The graph above highlights the catalyst and timing of each significant drawdown within the context of the municipal market's 10-year advancement. Note the pace of the market's recovery following each of the first three instances. If what is past is prologue, we should expect the market to rebound following any significant sell-off, providing opportunity to lock in higher yields. While it is too early to declare that the bottom to the correction has been reached, we are encouraged by the market's ability to stage a modest advance during the past month, even in the wake of significant year-end tax loss bond selling and persistent mutual fund withdrawals.

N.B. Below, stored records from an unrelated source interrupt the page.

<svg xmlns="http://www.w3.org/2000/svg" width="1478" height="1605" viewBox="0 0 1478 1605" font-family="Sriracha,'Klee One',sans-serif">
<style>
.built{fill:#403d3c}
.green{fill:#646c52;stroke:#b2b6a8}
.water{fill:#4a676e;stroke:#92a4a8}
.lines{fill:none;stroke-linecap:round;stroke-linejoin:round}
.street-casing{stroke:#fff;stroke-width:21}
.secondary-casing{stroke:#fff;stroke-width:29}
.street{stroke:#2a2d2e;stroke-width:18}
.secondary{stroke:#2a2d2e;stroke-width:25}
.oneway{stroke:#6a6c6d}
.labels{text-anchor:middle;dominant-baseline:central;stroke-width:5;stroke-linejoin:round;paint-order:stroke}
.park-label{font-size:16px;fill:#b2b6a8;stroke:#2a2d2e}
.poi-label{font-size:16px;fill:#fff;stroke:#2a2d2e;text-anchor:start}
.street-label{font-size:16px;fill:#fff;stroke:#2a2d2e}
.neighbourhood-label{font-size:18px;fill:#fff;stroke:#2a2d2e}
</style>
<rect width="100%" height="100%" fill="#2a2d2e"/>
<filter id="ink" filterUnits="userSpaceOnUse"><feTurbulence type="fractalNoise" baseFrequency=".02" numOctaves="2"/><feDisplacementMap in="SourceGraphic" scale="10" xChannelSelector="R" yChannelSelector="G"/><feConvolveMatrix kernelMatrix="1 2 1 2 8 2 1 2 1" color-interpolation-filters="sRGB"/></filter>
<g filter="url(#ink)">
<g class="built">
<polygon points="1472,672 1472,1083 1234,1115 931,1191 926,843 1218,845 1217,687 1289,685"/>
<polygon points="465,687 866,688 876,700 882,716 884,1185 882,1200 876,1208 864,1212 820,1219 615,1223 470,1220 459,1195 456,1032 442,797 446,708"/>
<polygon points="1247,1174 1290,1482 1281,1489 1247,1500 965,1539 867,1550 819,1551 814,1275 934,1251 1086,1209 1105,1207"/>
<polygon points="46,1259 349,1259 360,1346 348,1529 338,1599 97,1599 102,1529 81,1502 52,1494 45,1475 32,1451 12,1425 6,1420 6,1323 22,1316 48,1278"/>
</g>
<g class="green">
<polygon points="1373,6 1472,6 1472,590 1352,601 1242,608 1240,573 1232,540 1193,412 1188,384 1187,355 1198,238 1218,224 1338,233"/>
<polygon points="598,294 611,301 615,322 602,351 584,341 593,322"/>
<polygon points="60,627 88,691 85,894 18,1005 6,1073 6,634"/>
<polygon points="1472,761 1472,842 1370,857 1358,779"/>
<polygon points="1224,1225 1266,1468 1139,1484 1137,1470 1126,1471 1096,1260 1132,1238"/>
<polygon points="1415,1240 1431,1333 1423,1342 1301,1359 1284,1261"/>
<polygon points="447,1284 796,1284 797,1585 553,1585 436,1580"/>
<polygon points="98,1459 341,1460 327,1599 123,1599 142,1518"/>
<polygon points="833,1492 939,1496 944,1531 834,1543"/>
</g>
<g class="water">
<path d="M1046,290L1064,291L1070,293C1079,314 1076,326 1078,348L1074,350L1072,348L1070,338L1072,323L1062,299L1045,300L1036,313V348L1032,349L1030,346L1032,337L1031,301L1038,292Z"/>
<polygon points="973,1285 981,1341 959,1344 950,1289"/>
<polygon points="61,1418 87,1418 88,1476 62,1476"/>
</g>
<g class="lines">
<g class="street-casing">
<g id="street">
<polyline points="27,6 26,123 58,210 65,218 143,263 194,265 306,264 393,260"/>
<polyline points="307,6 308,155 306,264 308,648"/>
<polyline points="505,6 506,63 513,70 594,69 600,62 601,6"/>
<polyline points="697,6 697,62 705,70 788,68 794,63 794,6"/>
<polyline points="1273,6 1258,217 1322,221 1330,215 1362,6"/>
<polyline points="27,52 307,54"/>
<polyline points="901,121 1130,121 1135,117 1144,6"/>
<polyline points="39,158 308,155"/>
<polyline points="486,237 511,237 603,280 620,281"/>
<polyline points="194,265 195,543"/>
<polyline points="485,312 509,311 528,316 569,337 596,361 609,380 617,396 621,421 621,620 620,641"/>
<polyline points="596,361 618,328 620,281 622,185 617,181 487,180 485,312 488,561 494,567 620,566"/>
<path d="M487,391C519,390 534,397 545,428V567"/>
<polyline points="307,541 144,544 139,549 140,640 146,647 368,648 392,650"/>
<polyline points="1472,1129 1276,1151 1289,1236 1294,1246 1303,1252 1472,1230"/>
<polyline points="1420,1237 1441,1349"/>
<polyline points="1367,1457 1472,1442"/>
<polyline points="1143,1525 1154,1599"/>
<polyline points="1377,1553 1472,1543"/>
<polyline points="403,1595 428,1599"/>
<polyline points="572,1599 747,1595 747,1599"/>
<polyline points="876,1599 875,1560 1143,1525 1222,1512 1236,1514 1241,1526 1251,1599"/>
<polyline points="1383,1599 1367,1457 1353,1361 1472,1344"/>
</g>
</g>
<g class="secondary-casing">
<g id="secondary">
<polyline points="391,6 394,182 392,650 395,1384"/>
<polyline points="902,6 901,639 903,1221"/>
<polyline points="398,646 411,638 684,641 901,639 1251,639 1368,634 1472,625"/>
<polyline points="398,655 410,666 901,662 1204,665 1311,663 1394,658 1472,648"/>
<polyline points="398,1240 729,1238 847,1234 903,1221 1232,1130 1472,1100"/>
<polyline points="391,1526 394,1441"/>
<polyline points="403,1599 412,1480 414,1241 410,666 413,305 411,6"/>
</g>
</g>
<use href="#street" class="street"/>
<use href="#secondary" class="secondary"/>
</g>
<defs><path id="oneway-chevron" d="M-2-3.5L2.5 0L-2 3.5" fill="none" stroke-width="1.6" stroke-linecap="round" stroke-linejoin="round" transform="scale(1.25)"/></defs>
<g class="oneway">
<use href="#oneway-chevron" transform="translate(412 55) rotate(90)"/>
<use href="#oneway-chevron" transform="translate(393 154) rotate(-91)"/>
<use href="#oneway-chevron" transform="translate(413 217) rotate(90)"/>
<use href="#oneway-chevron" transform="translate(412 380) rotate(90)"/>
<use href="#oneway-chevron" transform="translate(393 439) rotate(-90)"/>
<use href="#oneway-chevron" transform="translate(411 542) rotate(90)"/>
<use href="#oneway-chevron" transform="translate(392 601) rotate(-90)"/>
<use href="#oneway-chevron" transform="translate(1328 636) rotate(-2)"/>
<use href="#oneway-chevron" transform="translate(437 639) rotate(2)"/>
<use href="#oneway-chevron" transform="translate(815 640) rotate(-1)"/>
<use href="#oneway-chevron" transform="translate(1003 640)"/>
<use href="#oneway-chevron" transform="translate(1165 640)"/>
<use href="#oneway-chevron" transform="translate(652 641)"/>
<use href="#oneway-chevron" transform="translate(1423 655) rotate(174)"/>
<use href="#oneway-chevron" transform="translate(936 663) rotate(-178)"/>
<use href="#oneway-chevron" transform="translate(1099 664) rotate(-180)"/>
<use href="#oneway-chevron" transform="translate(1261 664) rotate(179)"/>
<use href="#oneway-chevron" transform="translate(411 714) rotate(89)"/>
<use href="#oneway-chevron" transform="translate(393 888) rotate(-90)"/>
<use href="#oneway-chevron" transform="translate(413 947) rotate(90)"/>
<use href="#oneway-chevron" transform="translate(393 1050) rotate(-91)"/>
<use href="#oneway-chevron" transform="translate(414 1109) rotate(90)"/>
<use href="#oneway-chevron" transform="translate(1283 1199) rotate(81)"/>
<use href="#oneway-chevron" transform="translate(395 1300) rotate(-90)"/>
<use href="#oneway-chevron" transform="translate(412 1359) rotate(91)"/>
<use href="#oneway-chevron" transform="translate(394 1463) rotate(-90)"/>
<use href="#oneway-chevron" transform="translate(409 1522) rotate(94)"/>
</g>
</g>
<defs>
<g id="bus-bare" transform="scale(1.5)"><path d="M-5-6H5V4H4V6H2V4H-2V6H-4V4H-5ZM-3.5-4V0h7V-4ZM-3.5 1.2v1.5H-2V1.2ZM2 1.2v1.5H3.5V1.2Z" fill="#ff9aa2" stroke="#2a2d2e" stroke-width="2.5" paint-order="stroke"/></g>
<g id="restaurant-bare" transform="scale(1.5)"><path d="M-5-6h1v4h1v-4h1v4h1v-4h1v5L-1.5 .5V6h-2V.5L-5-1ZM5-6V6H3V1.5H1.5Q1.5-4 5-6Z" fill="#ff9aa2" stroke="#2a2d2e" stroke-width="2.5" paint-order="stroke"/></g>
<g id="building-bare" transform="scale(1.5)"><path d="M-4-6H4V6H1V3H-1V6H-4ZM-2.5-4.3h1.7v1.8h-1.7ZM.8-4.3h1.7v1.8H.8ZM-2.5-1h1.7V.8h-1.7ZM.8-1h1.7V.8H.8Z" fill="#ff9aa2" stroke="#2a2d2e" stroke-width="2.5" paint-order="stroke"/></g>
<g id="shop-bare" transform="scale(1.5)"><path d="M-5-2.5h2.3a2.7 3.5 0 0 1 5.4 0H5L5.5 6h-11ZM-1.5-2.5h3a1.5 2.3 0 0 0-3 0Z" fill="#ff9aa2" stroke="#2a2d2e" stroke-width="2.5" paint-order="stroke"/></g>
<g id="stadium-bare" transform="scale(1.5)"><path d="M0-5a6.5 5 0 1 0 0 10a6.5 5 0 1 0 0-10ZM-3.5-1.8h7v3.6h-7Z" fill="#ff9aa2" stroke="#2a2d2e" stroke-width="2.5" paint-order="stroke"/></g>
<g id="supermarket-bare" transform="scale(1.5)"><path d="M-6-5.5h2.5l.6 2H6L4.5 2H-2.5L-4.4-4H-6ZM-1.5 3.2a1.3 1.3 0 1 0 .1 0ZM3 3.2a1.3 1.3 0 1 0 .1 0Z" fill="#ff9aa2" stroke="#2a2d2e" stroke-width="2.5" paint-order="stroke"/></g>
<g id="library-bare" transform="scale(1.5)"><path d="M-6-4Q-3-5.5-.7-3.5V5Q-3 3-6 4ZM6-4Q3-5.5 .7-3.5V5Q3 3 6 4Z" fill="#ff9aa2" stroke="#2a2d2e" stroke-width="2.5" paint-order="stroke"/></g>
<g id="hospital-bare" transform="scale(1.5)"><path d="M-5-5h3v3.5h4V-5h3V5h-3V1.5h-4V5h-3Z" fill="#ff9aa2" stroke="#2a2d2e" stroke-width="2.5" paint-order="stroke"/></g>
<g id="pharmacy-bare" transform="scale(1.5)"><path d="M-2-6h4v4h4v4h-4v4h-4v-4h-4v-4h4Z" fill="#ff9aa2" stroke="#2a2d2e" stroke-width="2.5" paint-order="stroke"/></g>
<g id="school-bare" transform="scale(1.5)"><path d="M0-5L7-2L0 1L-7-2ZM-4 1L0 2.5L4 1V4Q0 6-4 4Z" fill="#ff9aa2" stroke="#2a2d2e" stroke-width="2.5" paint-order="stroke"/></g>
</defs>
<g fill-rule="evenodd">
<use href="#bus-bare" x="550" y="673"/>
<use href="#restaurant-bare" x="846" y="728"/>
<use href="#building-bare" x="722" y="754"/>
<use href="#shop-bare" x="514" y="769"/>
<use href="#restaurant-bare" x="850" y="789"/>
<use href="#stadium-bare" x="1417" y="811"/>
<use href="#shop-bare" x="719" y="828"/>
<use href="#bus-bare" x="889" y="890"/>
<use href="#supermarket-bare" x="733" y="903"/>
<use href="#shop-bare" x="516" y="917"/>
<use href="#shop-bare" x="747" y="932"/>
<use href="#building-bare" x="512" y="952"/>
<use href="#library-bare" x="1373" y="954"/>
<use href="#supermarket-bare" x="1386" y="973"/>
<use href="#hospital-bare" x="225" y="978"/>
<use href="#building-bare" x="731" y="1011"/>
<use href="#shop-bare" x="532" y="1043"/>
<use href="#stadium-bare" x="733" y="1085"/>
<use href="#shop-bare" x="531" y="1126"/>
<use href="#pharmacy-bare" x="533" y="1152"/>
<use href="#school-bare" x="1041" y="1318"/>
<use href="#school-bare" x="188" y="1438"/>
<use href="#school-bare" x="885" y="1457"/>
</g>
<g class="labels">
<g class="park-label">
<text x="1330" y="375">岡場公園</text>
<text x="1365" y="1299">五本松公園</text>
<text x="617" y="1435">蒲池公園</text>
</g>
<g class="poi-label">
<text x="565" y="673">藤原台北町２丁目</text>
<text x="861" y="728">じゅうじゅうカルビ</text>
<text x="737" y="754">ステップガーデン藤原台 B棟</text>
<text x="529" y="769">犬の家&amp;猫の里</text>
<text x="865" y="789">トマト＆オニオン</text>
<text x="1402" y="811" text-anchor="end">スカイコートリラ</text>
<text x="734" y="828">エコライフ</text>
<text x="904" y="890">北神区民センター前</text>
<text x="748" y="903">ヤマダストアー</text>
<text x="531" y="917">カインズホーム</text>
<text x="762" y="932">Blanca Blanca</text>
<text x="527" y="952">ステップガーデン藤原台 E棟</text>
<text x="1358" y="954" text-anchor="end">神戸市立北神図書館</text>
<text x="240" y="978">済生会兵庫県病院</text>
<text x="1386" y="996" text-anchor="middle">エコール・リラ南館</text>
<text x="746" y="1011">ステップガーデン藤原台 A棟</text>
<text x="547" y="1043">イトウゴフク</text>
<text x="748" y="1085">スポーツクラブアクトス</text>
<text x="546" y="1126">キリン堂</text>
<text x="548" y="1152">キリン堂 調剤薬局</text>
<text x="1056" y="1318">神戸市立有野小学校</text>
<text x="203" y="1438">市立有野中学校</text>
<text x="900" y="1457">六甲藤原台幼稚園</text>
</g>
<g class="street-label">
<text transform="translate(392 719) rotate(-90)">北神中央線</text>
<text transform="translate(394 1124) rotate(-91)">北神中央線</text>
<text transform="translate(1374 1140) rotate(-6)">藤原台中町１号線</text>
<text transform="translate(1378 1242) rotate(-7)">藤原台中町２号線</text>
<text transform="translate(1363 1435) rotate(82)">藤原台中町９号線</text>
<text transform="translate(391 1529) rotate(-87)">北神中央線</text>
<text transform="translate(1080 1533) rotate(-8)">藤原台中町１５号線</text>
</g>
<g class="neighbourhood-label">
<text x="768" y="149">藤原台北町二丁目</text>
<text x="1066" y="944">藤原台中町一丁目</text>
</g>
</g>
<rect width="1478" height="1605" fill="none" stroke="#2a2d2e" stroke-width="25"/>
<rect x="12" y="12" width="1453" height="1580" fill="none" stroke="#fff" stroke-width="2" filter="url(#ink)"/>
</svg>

We believe that adherence to an "all weather" investment strategy continues to be the correct course to follow. SMC's approach attempts to achieve a positive portfolio return and limit downside risk, even if rates increase. We seek to accomplish this by employing portfolio management techniques that capitalize on the steepness of the short and intermediate maturity tenors of the municipal yield curve. With the passage of time, the roll-down effect provides a buffer against the effect of rising interest rates. In addition, the run-off of maturing securities enables the portfolio manager to redeploy cash proceeds by purchasing higher yielding bonds. Also, adherence to a portfolio structure process with a goal of maintaining a weighted duration below the benchmark helps mitigate relative price volatility. There is also a benefit to this strategy when interest rates reverse course and move lower; the investor capitalizes from rising security valuations and profits from time erosion—the roll-down to lower interest rates (higher prices) along the curve and shorter duration.
As 2017 trading commences, U.S. financial markets face more than the usual number of unknowns. Typical economic and technical uncertainties will likely be overshadowed by Washington politics. The aftermath of the Trump election win has propelled stocks further into record territory at the expense of bonds. Meanwhile, municipal bond yields have climbed to their highest level in more than two years. In view of market behavior over the past two months, we are now very skeptical of dire 2017 market prognostications. If political uncertainty diminishes, the period of heightened early volatility should also moderate as the year unfolds. Whatever the path, market performance over the past decade makes a compelling argument to "stay the course" again in 2017.
The information provided in this commentary is not intended to be a complete summary of all available data. Certain information contained herein has been obtained from published sources and/or prepared by sources outside SMC Fixed Income Management ("SMC FIM"), a division of Spring Mountain Capital, LP, and certain information contained herein may not be updated through the date hereof. While such sources are believed to be reliable, no representations are made as to the accuracy or completeness thereof by SMC FIM or any of its affiliates, directors, officers, employees, partners, members or shareholders, and none of the former assumes any responsibility for the accuracy or completeness of such information. Nothing contained herein shall be relied upon as a promise or representation as to past or future performance.